In the late 1990s, Professors Derek Cook, Ross Anderson and David Strachan conducted reviews of the epidemiological evidence linking parental smoking with adverse respiratory health effects in infancy and childhood.

These reviews were published as a series of nine peer-reviewed papers in Thorax, one of the world's leading respiratory journals.
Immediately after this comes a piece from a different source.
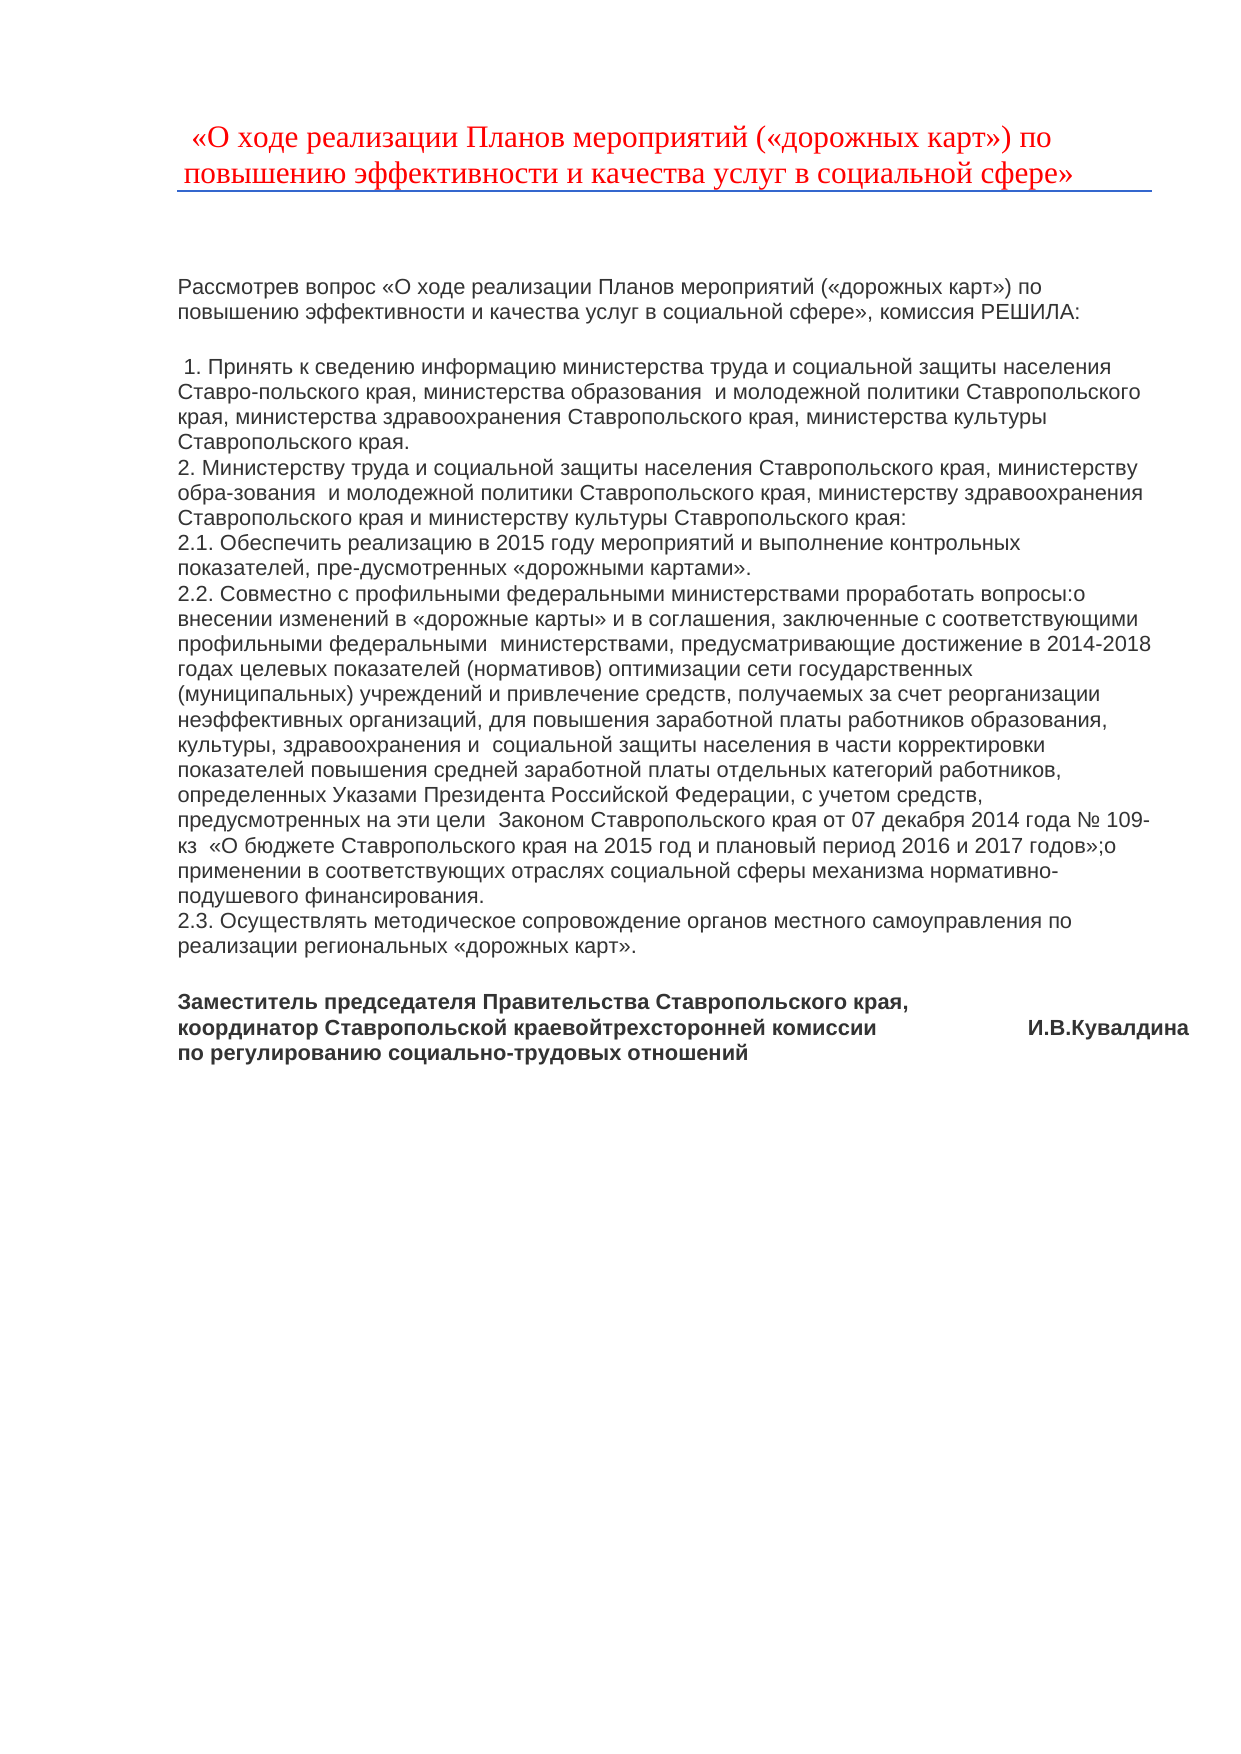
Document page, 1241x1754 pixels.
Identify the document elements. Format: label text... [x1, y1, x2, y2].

These showed strong statistical evidence that second-hand smoke can have a negative effect on children's health.

Professors Cook and Strachan also found a consistent pattern for respiratory illnesses and middle ear disease with odds ratios of between 1.2 and 1.6 for either parent smoking, the risks usually being higher in pre-school than in school aged children.

For sudden infant death syndrome the odds ratio for maternal smoking was higher at about 2.0. Significant adverse effects from paternal smoking suggested a causal role for postnatal exposure to environmental tobacco smoke, independent of any prenatal effects of maternal smoking in pregnancy.

These meta-analyses were updated for the US Surgeon-General’s report Secondhand Smoke, published in 2006, and updated again in 2010 for the UK Royal College of Physicians’ report on Passive Smoking and Children.

Impact

This research was reported to the Department of Health’s Standing Committee on Tobacco and Health (SCOTH) and contributed to the growing prominence of the adverse health effects of second-hand smoke in public health policy in the 21st century, including the introduction of smoke free workplaces, including pubs and restaurants, and major national public health campaigns.

This report has influenced the US Environmental Protection Agency’s smoke-free homes and cars campaign and legislation passed since 2008 to ban smoking in vehicles when children are present in several US states.